*INPUT FOR THIS TASK:*
--- START ---

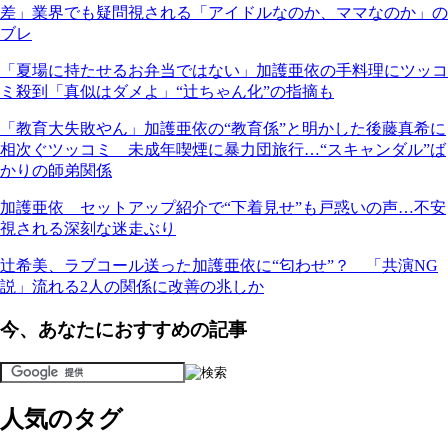
差」業界でも疑問視される「アイドルなのか、ママなのか」の
ブレ
「夏場に持たせるお弁当ではない」加護亜依の手料理にツッコ
ミ殺到「真似はダメよ」“辻ちゃん化”の指摘も
「教育大失敗やん」加護亜依の“教育係”と明かした後藤真希に
相次ぐツッコミ 未成年喫煙に暴力団旅行…“スキャンダル”ば
かりの師弟関係
加護亜依 セットアップ紹介で“下着見せ”も戸惑いの声…不安
視される深刻な迷走ぶり
辻希美、ラブコール送った加護亜依に“匂わせ”？ 「共演NG
説」流れる2人の関係に改善の兆しか
今、あなたにおすすめの記事
人気のタグ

--- END ---

*ABOUT THIS EXERCISE:*
Could the listing above be transcribed exactly, with the pictures left out?

*WORKED SOLUTION:*
差」業界でも疑問視される「アイドルなのか、ママなのか」の
ブレ
「夏場に持たせるお弁当ではない」加護亜依の手料理にツッコ
ミ殺到「真似はダメよ」“辻ちゃん化”の指摘も
「教育大失敗やん」加護亜依の“教育係”と明かした後藤真希に
相次ぐツッコミ 未成年喫煙に暴力団旅行…“スキャンダル”ば
かりの師弟関係
加護亜依 セットアップ紹介で“下着見せ”も戸惑いの声…不安
視される深刻な迷走ぶり
辻希美、ラブコール送った加護亜依に“匂わせ”？ 「共演NG
説」流れる2人の関係に改善の兆しか
今、あなたにおすすめの記事
人気のタグ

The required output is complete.